▶ _Instruction_
Could every line below be transcribed exactly, with the pictures dropped?

[Data extracted from a collection]
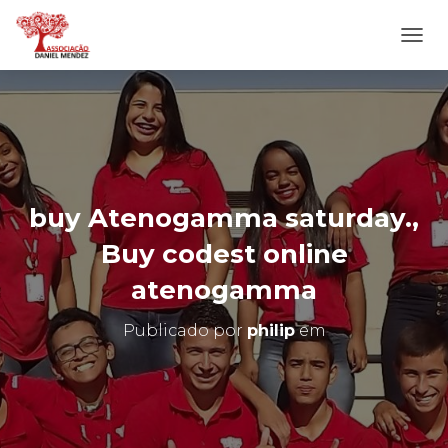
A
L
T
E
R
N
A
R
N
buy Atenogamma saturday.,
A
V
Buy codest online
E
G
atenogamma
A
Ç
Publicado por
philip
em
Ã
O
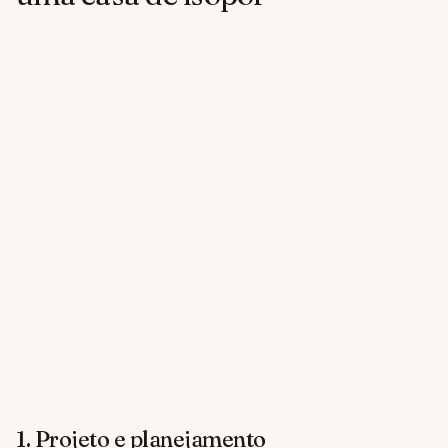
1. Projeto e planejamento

▶ _Solution_
A
L
T
E
R
N
A
R
N
buy Atenogamma saturday.,
A
V
Buy codest online
E
G
atenogamma
A
Ç
Publicado por
philip
em
Ã
O
1. Projeto e planejamento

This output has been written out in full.